Segment Start: Data shown

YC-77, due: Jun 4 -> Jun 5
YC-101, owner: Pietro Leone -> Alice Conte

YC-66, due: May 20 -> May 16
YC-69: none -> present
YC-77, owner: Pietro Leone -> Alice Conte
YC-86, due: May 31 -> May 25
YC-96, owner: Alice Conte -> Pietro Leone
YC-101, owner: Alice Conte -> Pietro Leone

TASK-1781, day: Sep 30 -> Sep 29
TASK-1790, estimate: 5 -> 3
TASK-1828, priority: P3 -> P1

Segment End: Data shown
Segment Start: Data shown

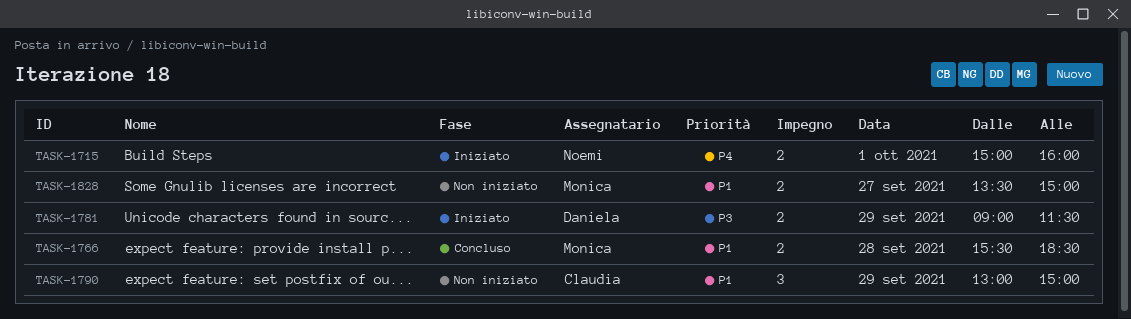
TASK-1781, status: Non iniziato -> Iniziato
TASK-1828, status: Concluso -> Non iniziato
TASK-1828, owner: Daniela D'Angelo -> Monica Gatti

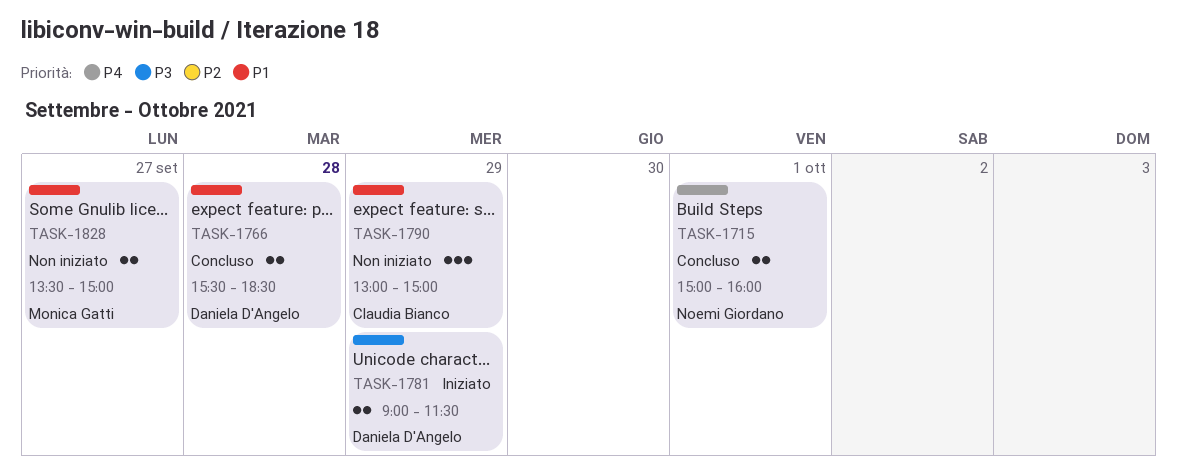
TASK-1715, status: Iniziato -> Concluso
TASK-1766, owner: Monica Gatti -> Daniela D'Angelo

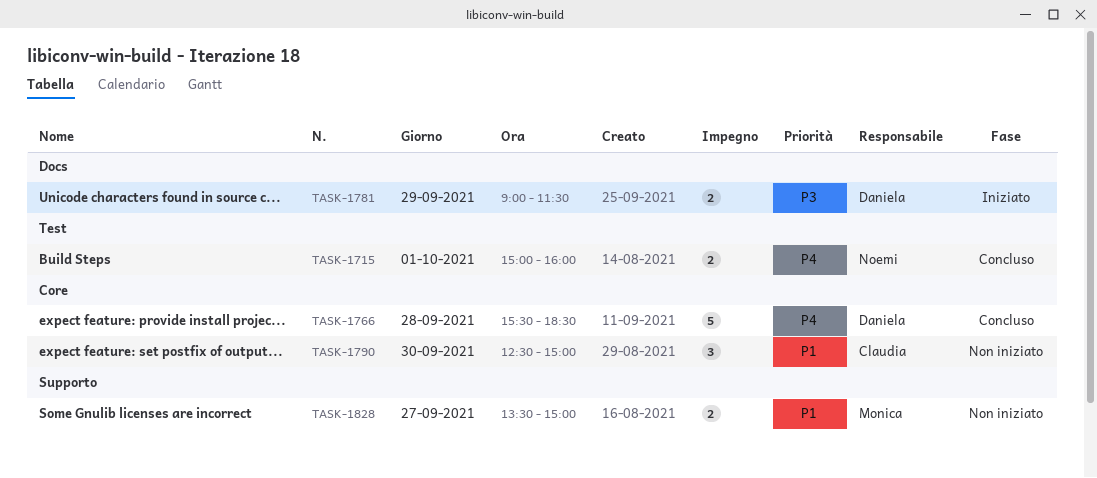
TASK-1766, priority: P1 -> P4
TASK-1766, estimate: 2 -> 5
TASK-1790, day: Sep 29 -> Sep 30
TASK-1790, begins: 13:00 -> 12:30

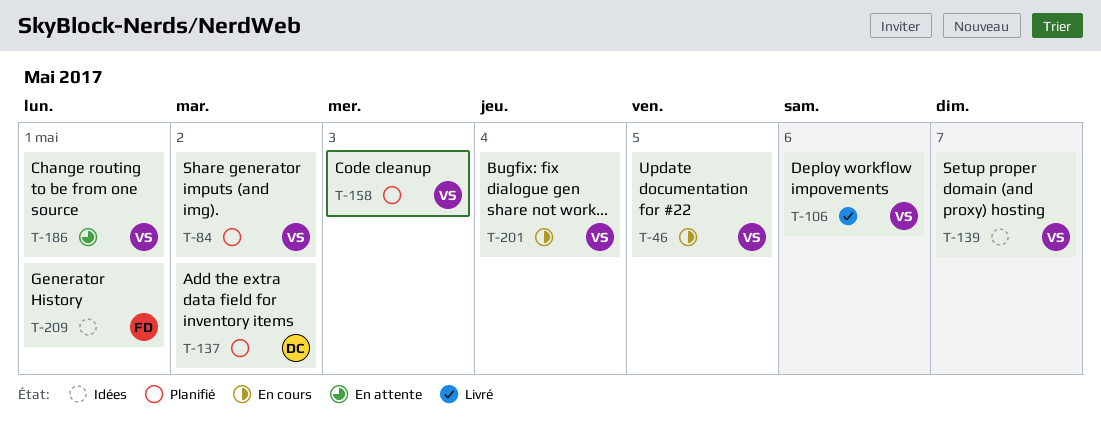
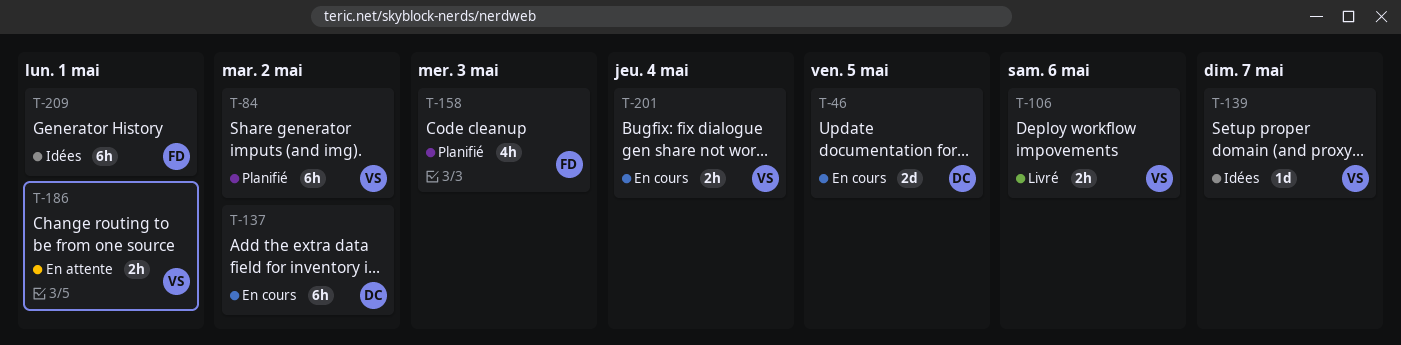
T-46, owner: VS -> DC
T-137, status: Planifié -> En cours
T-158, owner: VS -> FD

Segment End: Data shown

**Task:** What you give back must be the stretch above, starting at the line with "YC-96, owner: Alice Conte -> Pietro Leone" and ending at the line with "TASK-1828, priority: P3 -> P1", copied exactly.

**Task answer:**
YC-96, owner: Alice Conte -> Pietro Leone
YC-101, owner: Alice Conte -> Pietro Leone

TASK-1781, day: Sep 30 -> Sep 29
TASK-1790, estimate: 5 -> 3
TASK-1828, priority: P3 -> P1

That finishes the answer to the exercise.